**Task instructions**
Please, could you print all the lines below exactly, leaving out the pictures?

**Data for processing**
==================================================
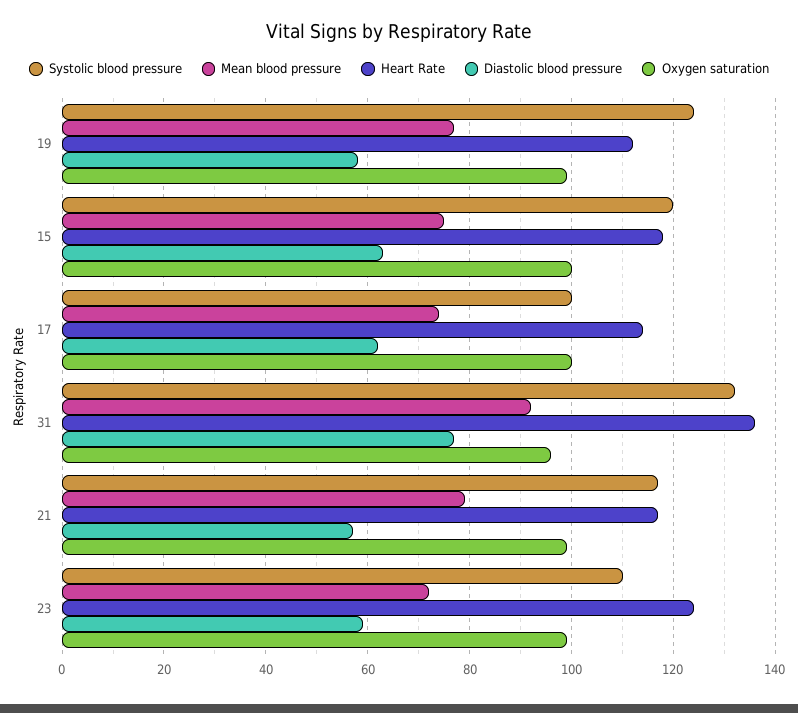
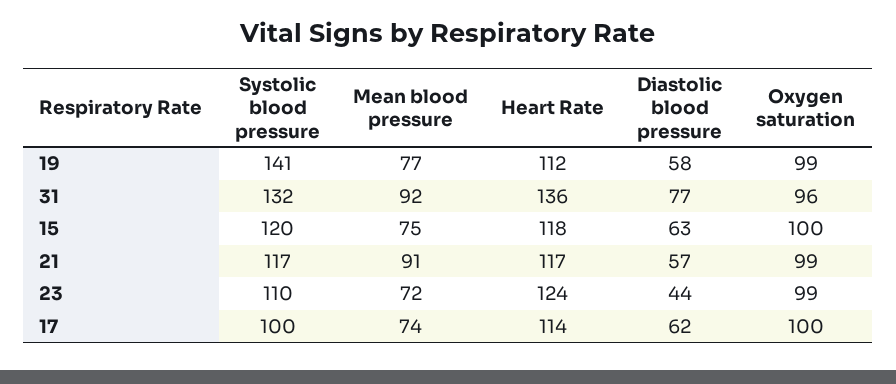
  {
    "Systolic blood pressure": {
-     "19": 125,
+     "19": 141,
      "15": 120,
      "17": 100,
      "31": 132,
      "21": 117,
      "23": 110
    },
    "Mean blood pressure": {
      "19": 77,
      "15": 75,
      "17": 74,
      "31": 92,
-     "21": 80,
+     "21": 91,
      "23": 72
    },
    "Heart Rate": {
      "19": 112,
      "15": 118,
      "17": 114,
      "31": 136,
      "21": 117,
      "23": 124
    },
    "Diastolic blood pressure": {
      "19": 58,
      "15": 63,
      "17": 62,
      "31": 77,
      "21": 57,
-     "23": 60
+     "23": 44
    },
    "Oxygen saturation": {
      "19": 99,
      "15": 100,
      "17": 100,
      "31": 96,
      "21": 99,
      "23": 99
    }
  }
==================================================
**Response area**
  {
    "Systolic blood pressure": {
-     "19": 125,
+     "19": 141,
      "15": 120,
      "17": 100,
      "31": 132,
      "21": 117,
      "23": 110
    },
    "Mean blood pressure": {
      "19": 77,
      "15": 75,
      "17": 74,
      "31": 92,
-     "21": 80,
+     "21": 91,
      "23": 72
    },
    "Heart Rate": {
      "19": 112,
      "15": 118,
      "17": 114,
      "31": 136,
      "21": 117,
      "23": 124
    },
    "Diastolic blood pressure": {
      "19": 58,
      "15": 63,
      "17": 62,
      "31": 77,
      "21": 57,
-     "23": 60
+     "23": 44
    },
    "Oxygen saturation": {
      "19": 99,
      "15": 100,
      "17": 100,
      "31": 96,
      "21": 99,
      "23": 99
    }
  }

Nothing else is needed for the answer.